Dr. Yelena Tarasenko leads a recent study to examine adherence to the American College of Sports Medicine and American Cancer Society guidelines on leisure-time aerobic and muscle-strengthening physical activity of older cancer survivors in the United States.
[Photo: Dr. Yelena Tarasenko]
As part of the analyses, weighted percentages were calculated to describe sociodemographic and health-related characteristics of the study population. Unadjusted and adjusted predicted probabilities from generalized ordered and multinomial logistic regressions were estimated to examine levels of aerobic and muscle-strengthening physical activity in the study population.
Study results found cancer survivors and those without a cancer diagnosis had similarly low rates of adherence to physical activity guidelines according to age group (young-old, old-old, and middle-aged adults). In unadjusted analyses, the age effect was statistically significant in long-term cancer survivors only. Adjusting for sociodemographic and health-related characteristics, on average, 34.0 percent of young-old and 35.4 percent of old-old cancer survivors engaged in sufficient levels of aerobic physical activity, versus 44.3 percent of their middle-aged counterparts (P’s <.05). Approximately 10 percent of older cancer survivors met aerobic and muscle-strengthening guidelines, compared with 19.1 percent of middle-aged cancer survivors (P = .001).
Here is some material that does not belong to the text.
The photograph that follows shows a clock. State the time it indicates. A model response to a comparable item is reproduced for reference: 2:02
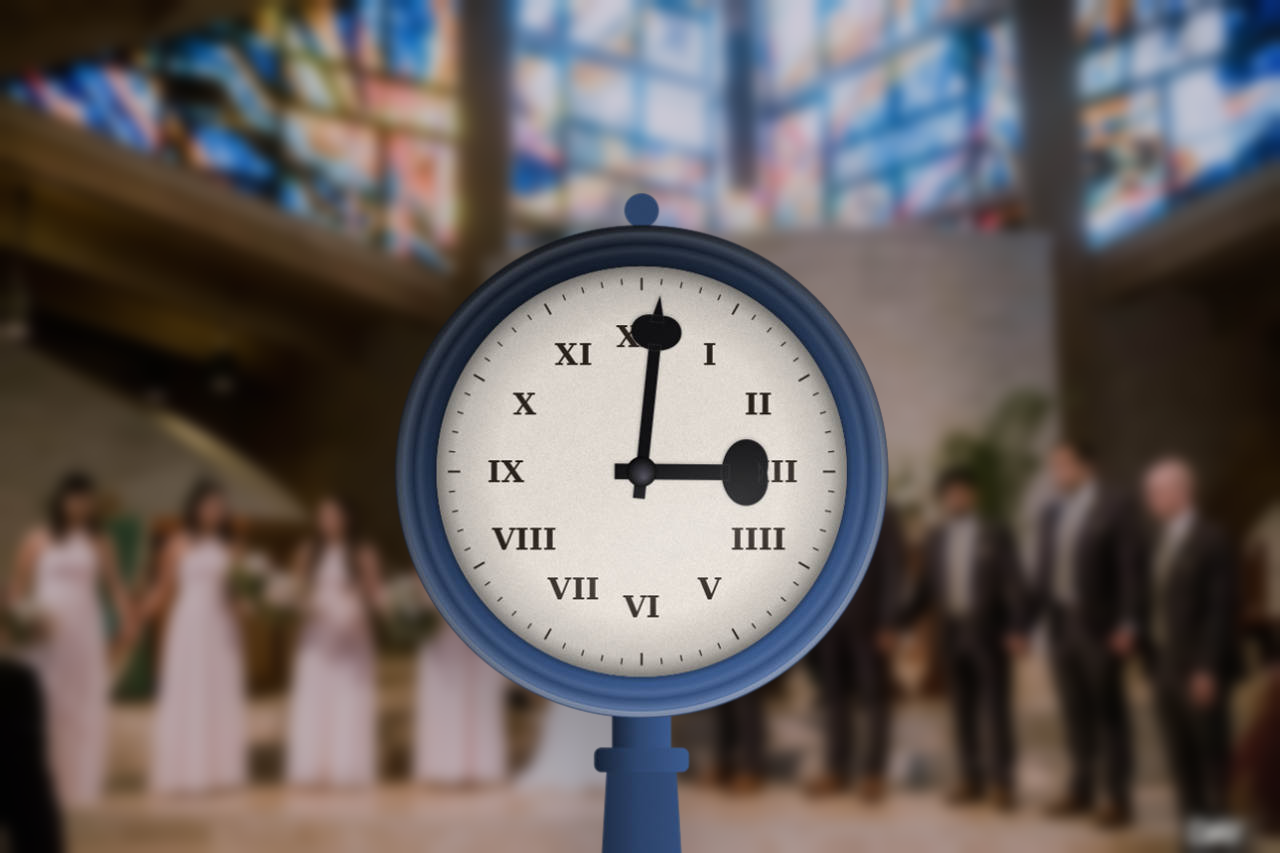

In conclusion, adherence to the recommended levels of leisure-time aerobic and muscle-strengthening physical activity is lower in older than middle-aged cancer survivors in the United States. Greater efforts must be made to encourage and support physical activity participation in this population.
“Self-Reported Physical Activity Levels of Older Cancer Survivors: Results from the 2014 National Health Interview Survey,” was published in the Journal of American Geriatrics Society.
Dr. Yelena Tarasenko, assistant professor of epidemiology at the Jiann-Ping Hsu College of Public Health, was the lead author and Dr. Chen Chen, DrPH Public Health Leadership alumni was one of the co-authors.